2007 Volume 20 Pages 9-22
I refer to “a shrinking society” as a society where the size of population and/or economy is decreasing. In the first half of this paper, I discuss whether Japanese society is shrinking or not and whether a shrinking society is unexpected and unavoidable disaster for Japan or not.
The total population of Japan began to decrease in 2005. However, I do not think it is unexpected crisis. First, the total fertility rate has been below the replacement level since the 1970s. Second, it is estimated the future speed of decrease is not so fast. Third, many Japanese municipalities have already experienced the shrinking population.
It is thought that the population shrinking will result in economic decline. However, Japanese society can utilize the female labor force and we can also expect the increase of productivity in future.

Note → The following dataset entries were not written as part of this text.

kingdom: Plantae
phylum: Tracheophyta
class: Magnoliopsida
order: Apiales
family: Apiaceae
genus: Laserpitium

In the latter half of this paper, I will discuss the relation between sociology and social welfare in “a shrinking society”. The study of social welfare in Japan has several characteristics. First, there is the dichotomy of policy and practice that means social work. Second, the practice takes precedence over all other things. Third, genba that means those who are doing the actual work has priority. Fourth, it is classifiedaccording to the category of clients. In the study of social welfare, chiiki-fukushi, community-based welfare is closely related to sociology, especially community studies. Recently chiiki-fukushi has become the mainstream in the world of social welfare in Japan because of social changes.
Sociology can contribute to both policy and practice of chiiki-fukushi by theoretical elaboration of the concept of community. Empirical researches of sociology, for example, social support, social capital, citizen participation and so on, can also contribute to the practice of chiiki-fukushi. It is expected that they will provide evidences for policy-making of chiiki-fukushi.